Tous les personnels ayant touché le nouvel uniforme de l'US Air Force, l' (ABUAirman Battle Uniform) le trouvent confortable et mieux conçu que le vieux BDU (Battle Dress Uniform) dessiné dans les années 80. Tous? Non. Un petit groupe d'irréductible résiste encore et toujours...
En effet l'expression selon laquelle "pour se camoufler efficacement dans son environnement l'uniforme des airmen devrait porter un schéma formé de tasses de café/ordinateur personnel/classeur" ne s'applique pas parfaitement, mais les soldats présents en Irak se plaignent que le design as été étudié pour les personnels travaillant dans des bureaux climatisés en Amérique du Nord, et non des personnels de piste en Irak.
En effet l'uniforme est doté de poches internes pour le transport de cartes, qui le rends plus épais et donc plus chaud. La plupart des soldats les ont donc purement et simplement faites enlever par des couturiers locaux pour alléger la veste. Cette modification, au début mal vue par les officiers supérieurs, estfinalement désormais acceptée par le commandement, sous réserve qu'elle ne modifie pas l'aspect extérieur de l'uniforme.
L'ABU as commencé son entrée en service cette année, et sera obligatoire de port à toutes les unités (y compris l'AFSOC) d'ici 2011.

Veste ABU modifiée localement en Irak par la suppression des poches internes.

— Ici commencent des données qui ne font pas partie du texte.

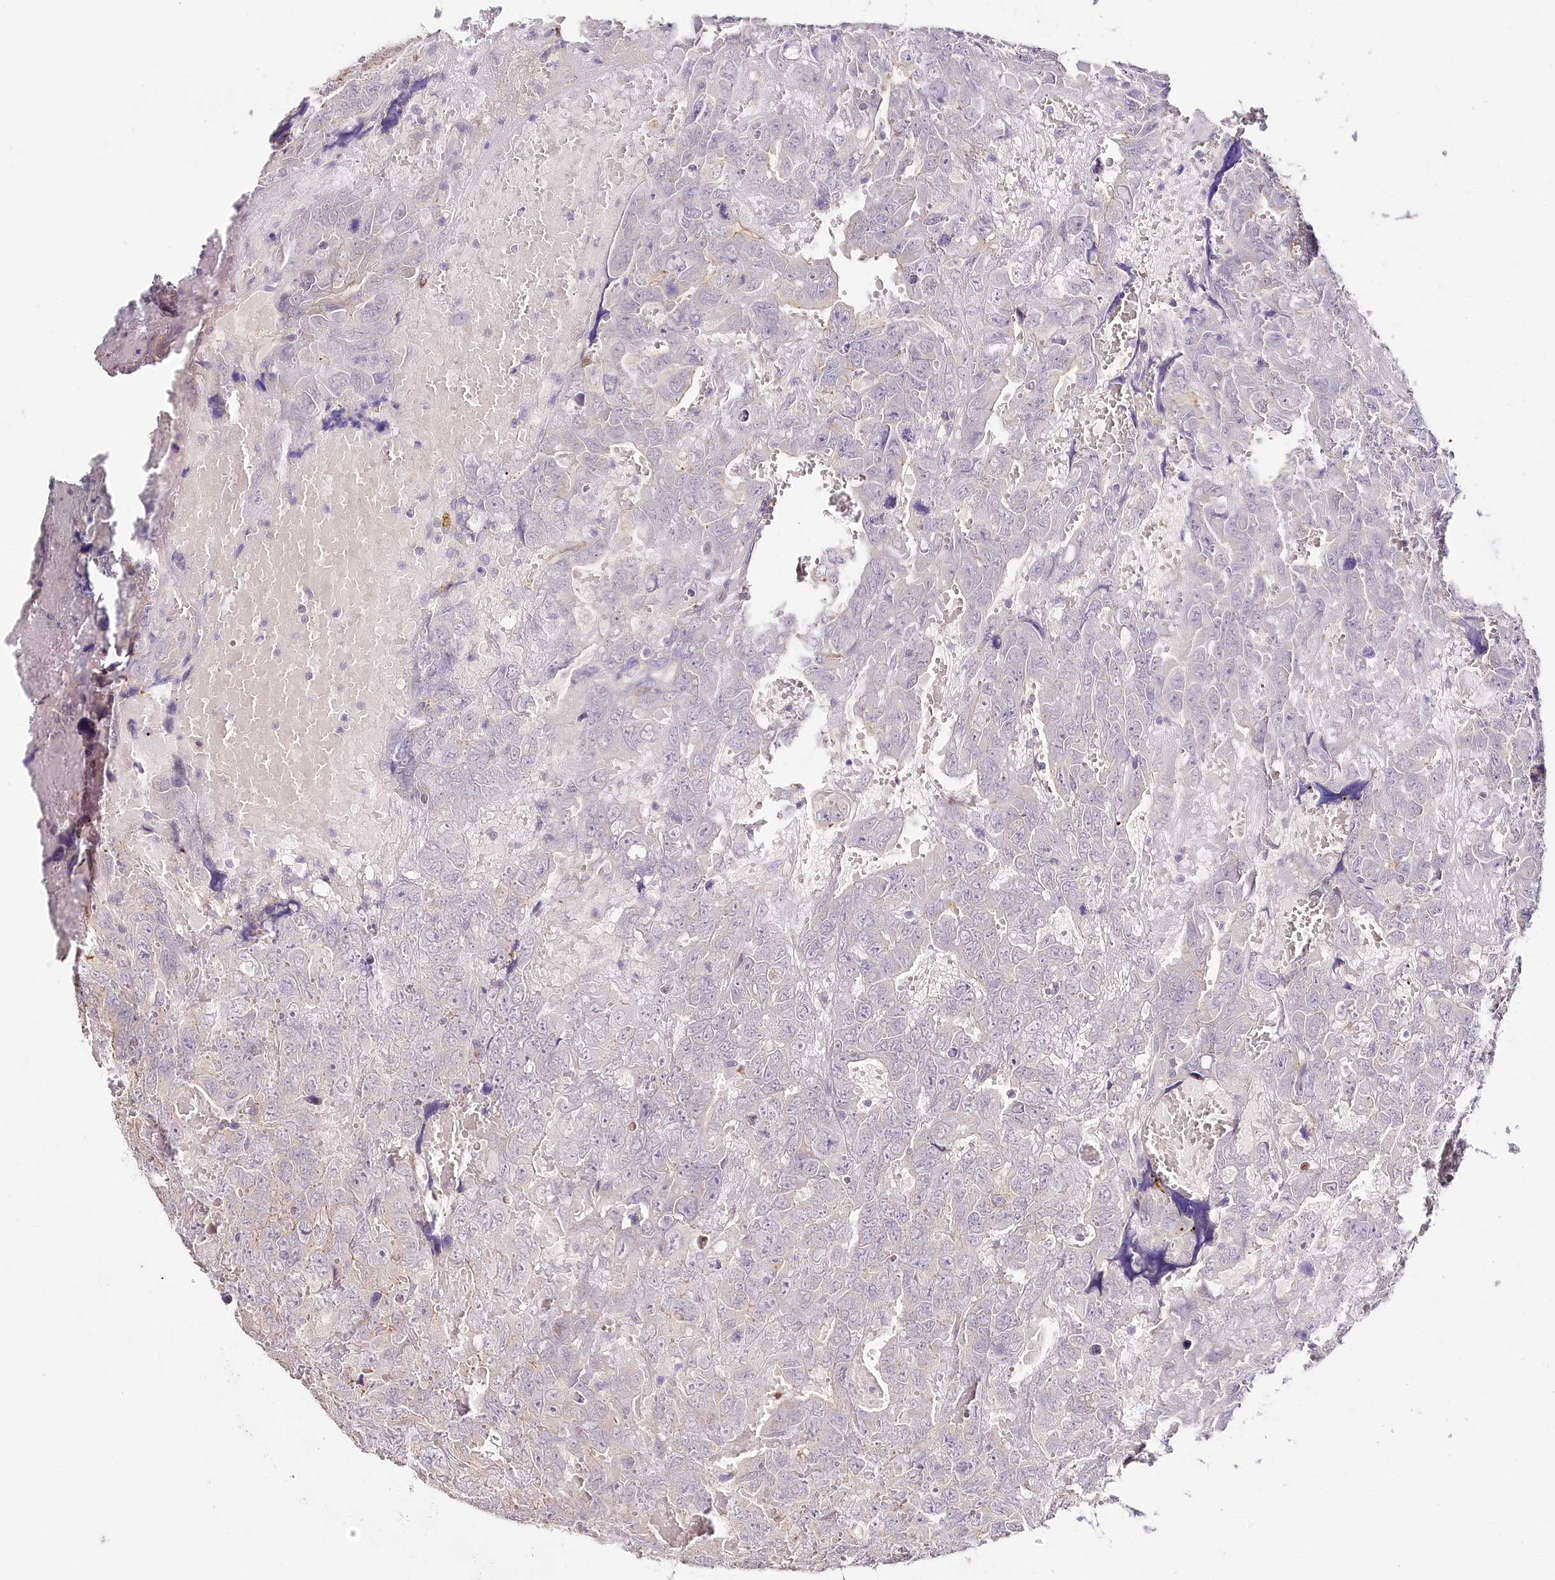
{"staining": {"intensity": "negative", "quantity": "none", "location": "none"}, "tissue": "testis cancer", "cell_type": "Tumor cells", "image_type": "cancer", "snomed": [{"axis": "morphology", "description": "Carcinoma, Embryonal, NOS"}, {"axis": "topography", "description": "Testis"}], "caption": "IHC histopathology image of neoplastic tissue: human testis cancer stained with DAB displays no significant protein expression in tumor cells.", "gene": "DAPK1", "patient": {"sex": "male", "age": 45}}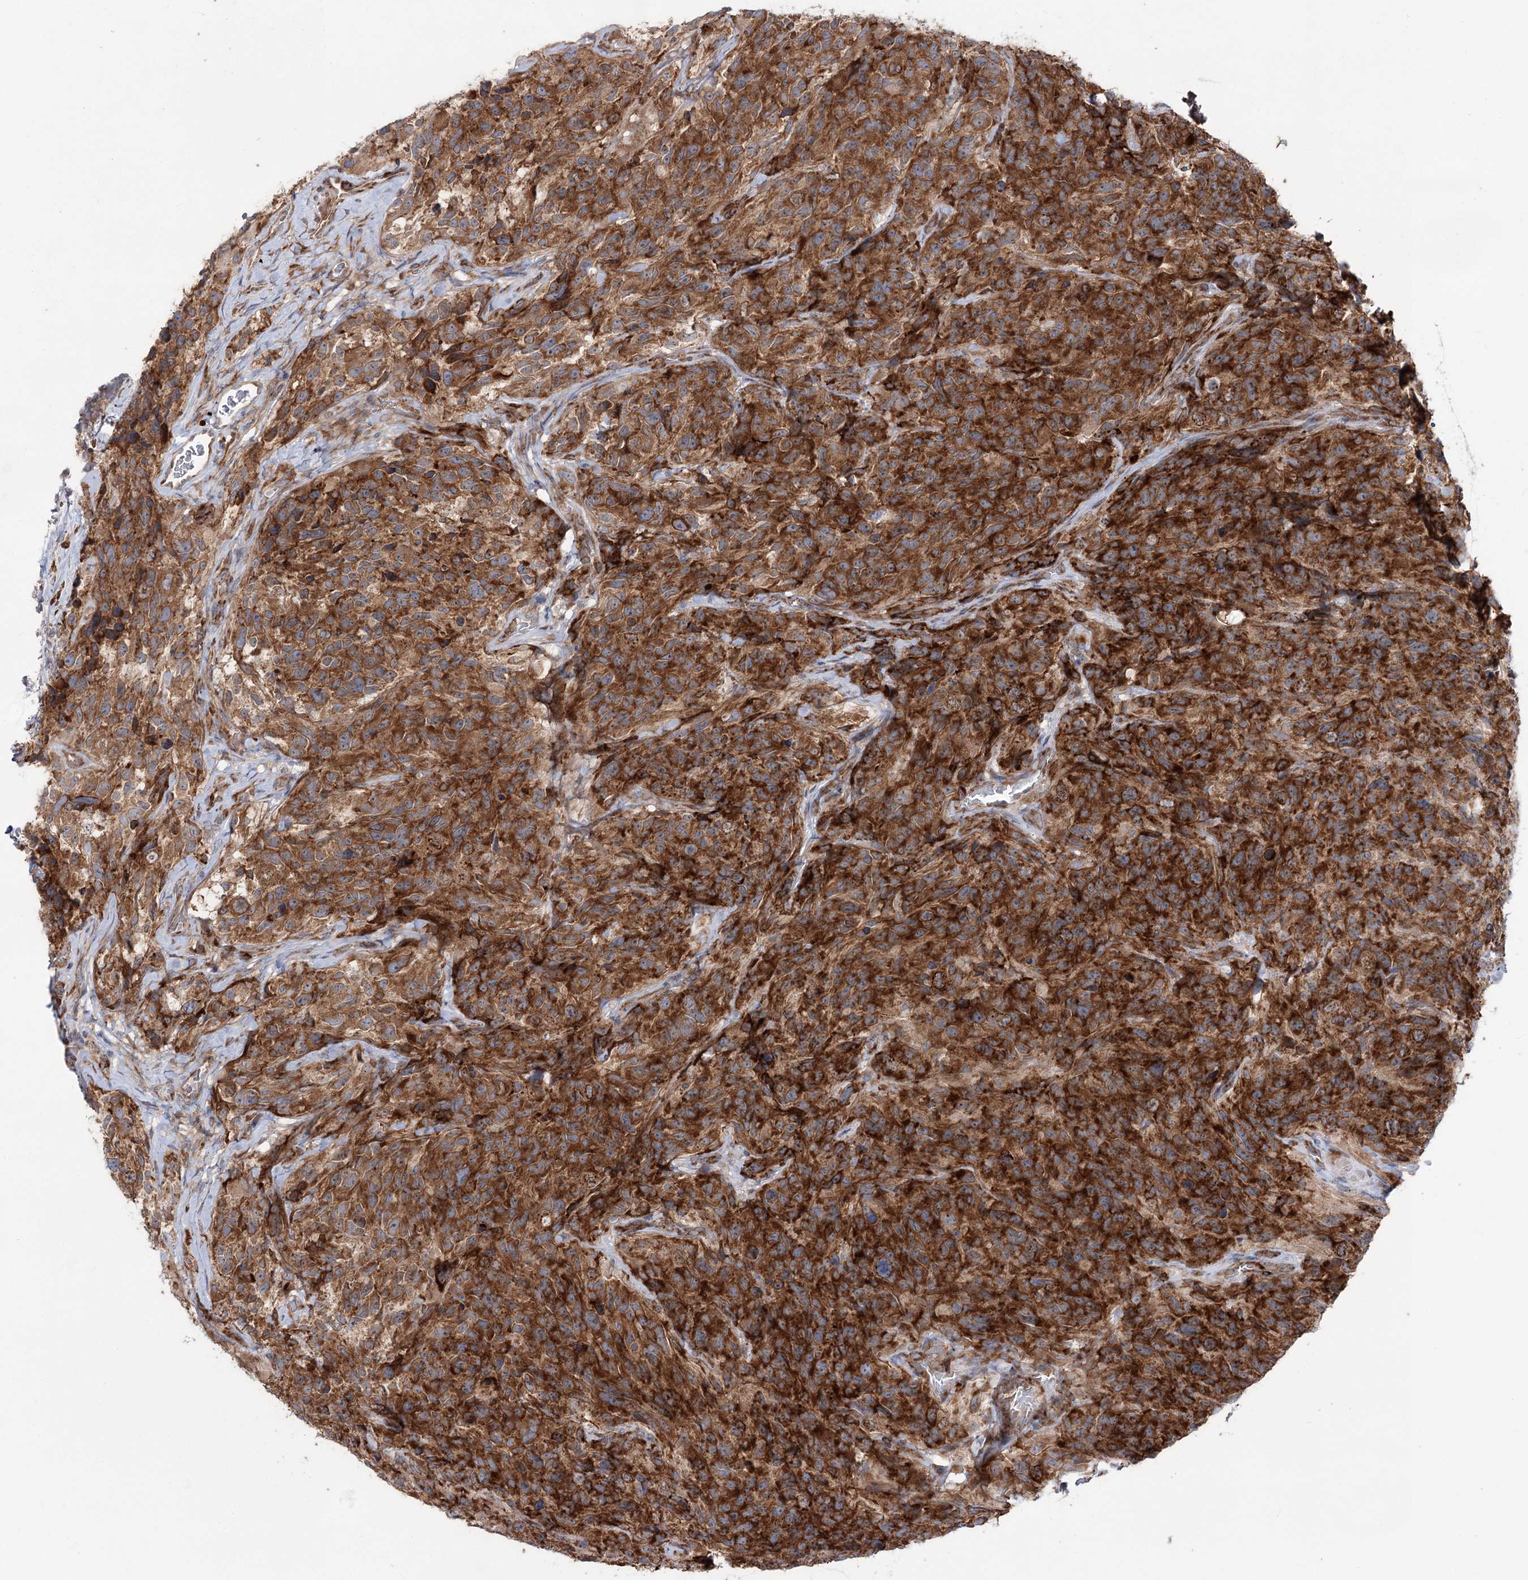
{"staining": {"intensity": "strong", "quantity": ">75%", "location": "cytoplasmic/membranous"}, "tissue": "glioma", "cell_type": "Tumor cells", "image_type": "cancer", "snomed": [{"axis": "morphology", "description": "Glioma, malignant, High grade"}, {"axis": "topography", "description": "Brain"}], "caption": "The image exhibits immunohistochemical staining of glioma. There is strong cytoplasmic/membranous staining is appreciated in about >75% of tumor cells.", "gene": "VWA2", "patient": {"sex": "male", "age": 69}}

News - Les UH-72A, dangereux?

UH-72A "Lakota"

Dernier hélicoptère entré en service au sein de l'US Army, l'UH-72A Lakota (version revue et corrigée de l'EC-145 d'Eurocopter) d'EADS North America pose un problème. Après des tests réalisés en Californie, les pilotes se sont rendus compte qu'au delà de 30°C de température extérieure, la température à l'intérieur du cockpit monte à 40,5°C, la température maximale de sécurité étant de 40°C (104°F). Au delà de 40°C, les systèmes de navigation, contrôle et communication risquent de surchauffer et s'éteindre tout seuls.
Au cours des 23h de tests aériens en Californie, rien de tout ça n'est arrivé, mais l'US Army ne le considère pas pour autant comme étant un hélicoptère sûr, et a donc demandé pour les 322 appareils commandés une nouveauté dans son parc de voilures tournantes : un système de climatisation pour rafraîchir le cockpit. Les hélicotères de l'US Army n'en sont habituellement pas dôtés, pour des raisons de masse totale et de performances.
Malgré la demande par certains du remplacement des UH-72 par les mêmes UH-60 qui ont prouvé par le passé leurs faiblesses (notamment en Afghanistan), l'US Army continue le programme et American Eurocopter Corp. (branche américaine) a d'ors et déjà livré 12 Lakotas.
Au cours des 8 prochaines années, les UH-72 remplaceront les derniers UH-1 Huey encore en service et les OH-58 Kiowa utilisés pour le transport et l'évacuation.
Les OH-58D Kiowa Warrior, quand à eux, devront attendre l'arrivée du ARH-70 (remplaçant du ARH-66 Commanche) pour prendre leur retraire.

samedi 3 novembre 2007

Equipement - Lowe Alpine Vector series

Lowe Alpine field pack
Vector series
LCS pack/Commando/Samson

Lowe Alpine LCS Pack OD

Apparue en 1967, la firme Lowe Alpine se diversifie au début des années 80 en lançant la sous-marque Vector, produisant des sacs de marche de haute qualité pour les militaires (les sacs civils étant vendus sous le label Lowe Alpine).
En 1984/85, entre dans la gamme Vector le LCS (load carrying system), appelé aussi Vector Commando. Ce sac apporte quelques innovations majeures au sac de haute contenance militaire : la ceinture lombaire est dotée d'une boucle à dégraffage rapide, d'un harnais de rappel intégré et un sac à dos plus léger se fixe sur le pack pour servir de rabat à la poche principale.
Le sac est en outre recouvert de plusieurs poches fixes (4 au total) et de passants permettant le montage de poches ALICE pour augmenter l'emport.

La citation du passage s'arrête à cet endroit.